◆ PETIKAN TEKS:
-=-=-

Gubernur NTB Lalu Muhamad Iqbal mengatakan ada banyak kaitan dan kesamaan yang dimiliki oleh Bali, NTB, dan NTT baik secara historis, sosiologis, demografis, ekologis, dan bahkan secara geologis.
Berbagai kesamaan itulah yang melandasi terbentuknya kerja sama regional agar daerah yang tersusun dari pulau-pulau kecil itu bisa berbarengan maju dan berkembang.
Kesepakatan kolaborasi lintas wilayah ini berpusat terhadap lima sektor utama, yakni pariwisata, perhubungan atau konektivitas, energi terbarukan, perdagangan regional, dan ekspor komoditas.
NTB dan NTT kini bukan lagi sebagai aktor pelengkap bagi Bali, tetapi menjadi aktor penentu dalam kerja sama regional tiga daerah di Sunda Kecil tersebut.
Etalase ekonomi kawasan
Di mata masyarakat dunia pada abad ke-18, Sunda Kecil adalah kawasan ekonomi yang strategis dan menjadi pusat perdagangan penting terutama saat era pemerintahan kolonial Belanda.
Pintu gerbang utama Sunda Kecil terletak di Pelabuhan Buleleng yang berada di Kota Singaraja, Bali. Pihak kolonial membangun berbagai fasilitas mulai dari dermaga, gudang, terminal, hingga kantor pabean di kawasan pelabuhan yang mulai dibangun sekitar tahun 1846 tersebut.
Kota Singaraja sempat menjadi Ibu Kota Kepulauan Sunda Kecil pada masa kemerdekaan. Undang-undang Nomor 64 Tahun 1958 tentang pembentukan provinsi baru membuat Kepulauan Sunda Kecil tidak lagi menjadi satu kesatuan yang utuh lantaran mekar menjadi Bali, NTB, dan NTT.
Sejak saat itu, Bali yang memang lebih dulu dikenal oleh penduduk dunia selama berabad-abad melalui Pelabuhan Buleleng—yang melayani perdagangan maritim lintas benua—membuat pembangunan ketiga daerah setelah pemekaran menjadi timpang.
Popularitas Bali menjadikan provinsi itu lebih banyak dikunjungi oleh wisatawan, pedagang, maupun para pemilik modal. Sedangkan, NTB dan NTT yang punya keterkaitan serupa baik secara historis, ekologis, maupun geografis dengan Bali justru terkesan hanya sebagai buffer zone.
Gubernur Bali I Wayan Koster mengungkapkan kerja sama regional bertujuan melanjutkan pertautan sejarah lahirnya Sunda Kecil dan menjadi sebuah skema ekonomi yang menguntungkan bagi Bali, NTB, dan NTT.
KR-BNN merupakan jalan keluar untuk membuka lebar gerbang ekonomi kawasan agar arus distribusi barang lebih cepat, turis mudah berlibur lintas destinasi, hingga tenaga kerja antar wilayah lebih beragam dan kompetitif.

-=-=-

◆ INSTRUKSI KERJA 1:
Salin baris-baris dalam data di bawah ini, mulai dari baris yang memuat "Developed the PetSansar" sampai dengan baris yang memuat "### Hi there 👋", termasuk kedua baris itu. Jangan sertakan gambar dalam jawaban.

-=-=-

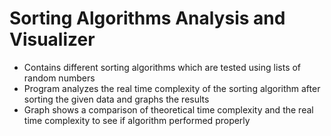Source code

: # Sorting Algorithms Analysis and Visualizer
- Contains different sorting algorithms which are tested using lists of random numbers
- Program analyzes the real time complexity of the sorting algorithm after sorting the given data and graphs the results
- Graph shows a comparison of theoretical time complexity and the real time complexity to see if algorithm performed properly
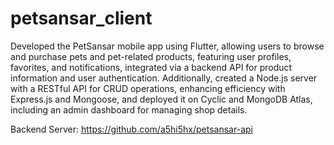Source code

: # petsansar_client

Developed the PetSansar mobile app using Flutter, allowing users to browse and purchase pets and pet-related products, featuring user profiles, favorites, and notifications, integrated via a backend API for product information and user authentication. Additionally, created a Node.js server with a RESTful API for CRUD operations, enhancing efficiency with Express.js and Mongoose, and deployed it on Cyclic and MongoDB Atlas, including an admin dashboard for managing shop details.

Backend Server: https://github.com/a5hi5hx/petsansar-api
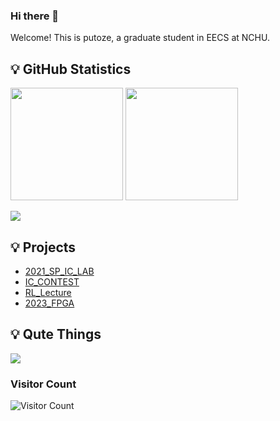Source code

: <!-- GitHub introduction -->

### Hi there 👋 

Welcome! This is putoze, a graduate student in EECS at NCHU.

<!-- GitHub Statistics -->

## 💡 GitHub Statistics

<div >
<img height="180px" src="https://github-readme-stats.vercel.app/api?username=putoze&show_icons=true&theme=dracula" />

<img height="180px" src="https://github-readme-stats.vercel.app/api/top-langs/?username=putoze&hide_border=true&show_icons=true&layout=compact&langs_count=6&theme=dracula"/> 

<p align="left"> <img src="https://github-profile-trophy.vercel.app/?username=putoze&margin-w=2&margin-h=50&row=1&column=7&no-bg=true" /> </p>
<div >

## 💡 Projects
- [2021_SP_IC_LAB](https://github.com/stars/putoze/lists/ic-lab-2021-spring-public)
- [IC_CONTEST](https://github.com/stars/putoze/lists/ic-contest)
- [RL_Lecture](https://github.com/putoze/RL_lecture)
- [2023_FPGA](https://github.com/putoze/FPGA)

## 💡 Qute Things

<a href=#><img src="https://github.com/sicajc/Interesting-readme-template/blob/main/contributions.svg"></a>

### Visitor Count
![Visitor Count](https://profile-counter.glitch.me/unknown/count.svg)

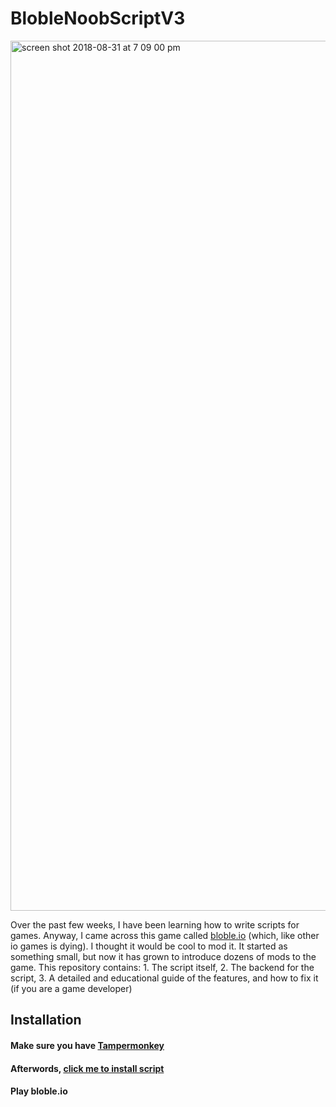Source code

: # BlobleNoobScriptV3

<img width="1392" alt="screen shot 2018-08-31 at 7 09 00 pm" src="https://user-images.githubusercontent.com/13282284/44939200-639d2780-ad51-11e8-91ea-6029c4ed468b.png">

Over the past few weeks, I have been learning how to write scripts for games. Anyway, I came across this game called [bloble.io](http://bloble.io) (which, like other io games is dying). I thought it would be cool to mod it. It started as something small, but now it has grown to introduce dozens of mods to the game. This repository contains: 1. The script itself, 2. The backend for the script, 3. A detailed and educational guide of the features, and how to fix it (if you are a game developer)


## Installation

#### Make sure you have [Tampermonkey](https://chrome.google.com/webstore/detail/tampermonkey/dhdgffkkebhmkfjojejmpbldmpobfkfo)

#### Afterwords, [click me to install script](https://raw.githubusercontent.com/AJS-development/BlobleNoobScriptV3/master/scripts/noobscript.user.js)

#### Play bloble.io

-=-=-

◆ INSTRUKSI KERJA 2:
Tentukan apakah setiap pernyataan berikut sesuai dengan teks tentang kerja sama Bali, NTB, dan NTT. Jawab ya atau tidak, lalu kutip kata-kata teks yang menentukannya. (a) Kesepakatan kolaborasi lintas wilayah berpusat pada lima sektor utama. (b) Pelabuhan Buleleng berada di Kota Mataram. (c) Undang-undang Nomor 64 Tahun 1958 membuat Kepulauan Sunda Kecil menjadi satu kesatuan yang utuh.

◆ AREA JAWABAN 1:
Developed the PetSansar mobile app using Flutter, allowing users to browse and purchase pets and pet-related products, featuring user profiles, favorites, and notifications, integrated via a backend API for product information and user authentication. Additionally, created a Node.js server with a RESTful API for CRUD operations, enhancing efficiency with Express.js and Mongoose, and deployed it on Cyclic and MongoDB Atlas, including an admin dashboard for managing shop details.

Backend Server: https://github.com/a5hi5hx/petsansar-api
Source code

: <!-- GitHub introduction -->

### Hi there 👋 

◆ AREA JAWABAN 2:
(a) Ya: "Kesepakatan kolaborasi lintas wilayah ini berpusat terhadap lima sektor utama"
(b) Tidak: "Pelabuhan Buleleng yang berada di Kota Singaraja, Bali"
(c) Tidak: "membuat Kepulauan Sunda Kecil tidak lagi menjadi satu kesatuan yang utuh"